Среди веселого люда, который улыбок не прячет, лицо закутать — значит, всякий взор на себя оборотить. Нет, если девчонка столь умна, как показалось Аире, она открыто пойдет. Переоденется, волосы завяжет, кожу изменит, за подростка или мальчишку сойдет. Вот хоть за помощника угольщика, что восседает на корзинах с углем как на мягких подушках, да в носу ковыряет, пока его то ли отец, то ли хозяин лошаденку с руганью понукает. Хороша лошаденка для зимней тягловой работы, а под седло не годится. Вот ведь как, всякая зверюга для особого дела предназначена!

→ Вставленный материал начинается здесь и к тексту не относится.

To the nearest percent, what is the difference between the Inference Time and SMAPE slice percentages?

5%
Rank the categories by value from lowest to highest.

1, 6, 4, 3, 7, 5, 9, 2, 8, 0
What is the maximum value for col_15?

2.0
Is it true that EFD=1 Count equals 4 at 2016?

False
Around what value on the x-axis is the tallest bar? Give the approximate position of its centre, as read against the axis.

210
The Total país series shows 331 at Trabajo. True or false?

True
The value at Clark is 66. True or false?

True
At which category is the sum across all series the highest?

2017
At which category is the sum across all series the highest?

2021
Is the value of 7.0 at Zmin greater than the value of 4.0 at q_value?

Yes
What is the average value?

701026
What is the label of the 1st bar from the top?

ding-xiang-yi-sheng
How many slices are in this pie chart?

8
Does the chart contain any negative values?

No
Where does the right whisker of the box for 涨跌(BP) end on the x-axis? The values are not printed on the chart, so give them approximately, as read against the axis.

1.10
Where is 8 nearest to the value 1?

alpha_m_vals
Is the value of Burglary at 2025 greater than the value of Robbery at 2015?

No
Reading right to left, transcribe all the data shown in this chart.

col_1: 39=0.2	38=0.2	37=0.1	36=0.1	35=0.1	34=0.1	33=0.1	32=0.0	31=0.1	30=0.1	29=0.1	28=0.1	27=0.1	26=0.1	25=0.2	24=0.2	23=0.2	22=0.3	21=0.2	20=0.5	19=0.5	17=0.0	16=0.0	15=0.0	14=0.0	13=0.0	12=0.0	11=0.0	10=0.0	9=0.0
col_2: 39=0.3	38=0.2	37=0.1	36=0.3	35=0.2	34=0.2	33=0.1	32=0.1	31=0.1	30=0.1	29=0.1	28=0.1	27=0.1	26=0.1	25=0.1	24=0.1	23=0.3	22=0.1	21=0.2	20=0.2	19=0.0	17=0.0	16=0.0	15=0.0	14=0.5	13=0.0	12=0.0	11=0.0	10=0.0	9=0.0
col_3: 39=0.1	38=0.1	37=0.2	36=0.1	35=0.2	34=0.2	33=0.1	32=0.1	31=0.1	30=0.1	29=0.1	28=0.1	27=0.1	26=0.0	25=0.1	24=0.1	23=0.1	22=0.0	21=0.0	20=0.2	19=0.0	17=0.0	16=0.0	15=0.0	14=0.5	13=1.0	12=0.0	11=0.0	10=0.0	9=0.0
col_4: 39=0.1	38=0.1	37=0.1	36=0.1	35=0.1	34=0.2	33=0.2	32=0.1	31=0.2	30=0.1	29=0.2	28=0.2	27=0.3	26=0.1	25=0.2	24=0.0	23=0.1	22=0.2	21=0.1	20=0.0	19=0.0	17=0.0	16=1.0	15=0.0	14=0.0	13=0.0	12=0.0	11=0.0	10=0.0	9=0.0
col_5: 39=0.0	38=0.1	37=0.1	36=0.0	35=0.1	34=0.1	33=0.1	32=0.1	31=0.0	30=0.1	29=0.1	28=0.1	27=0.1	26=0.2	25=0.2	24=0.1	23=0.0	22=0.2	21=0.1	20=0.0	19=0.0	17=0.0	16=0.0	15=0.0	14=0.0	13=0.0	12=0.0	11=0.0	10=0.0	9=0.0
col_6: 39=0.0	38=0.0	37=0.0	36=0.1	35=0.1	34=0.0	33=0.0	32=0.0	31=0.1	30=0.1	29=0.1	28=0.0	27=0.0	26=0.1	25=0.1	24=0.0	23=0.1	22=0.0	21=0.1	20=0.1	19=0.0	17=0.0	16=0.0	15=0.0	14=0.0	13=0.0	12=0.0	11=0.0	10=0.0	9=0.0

Покачала головой Айра и вдруг замерла. Поежился паренек на корзинах от холода, так поежился, что шея белая в вороте мелькнула. Тонкая и белая — такая, что и первой красавице Скира не в наказание, а в радость могла бы выпасть.
Затрепетала Айра. Зубы стиснула, за рукоятью меча потянулась, как вдруг крепкие пальцы сомкнули локти, прижали их к телу, да так крепко, что не то что вырваться, вдохнуть бы не удалось, и знакомый, очень знакомый голос прошептал на ухо:
— Не спеши, Айра. Дай им пройти. Дай им пройти и забудь о них пока. Пусть свое дело делают. У них и без тебя врагов без счета, а дойти до цели все одно придется. Оставь их, Айра.
— Кто ты? — раздраженно прошипела Айра, досадуя, что окутана по рукам и ногам, и не только крепкими руками, но и отворотом колдовским.
— Отец твой, — раздалось над ухом.
Обмерла девчонка. Пополам согнулась, чтобы сердце в груди унять, оглянулась, а незнакомца и след простыл. Замерла, руки раскинула, чтобы след из месива городского вытянуть, да не получилось ничего, кроме тоски и выскользи на пальцах. Точно такой же, как и в лесу за боркским мостом.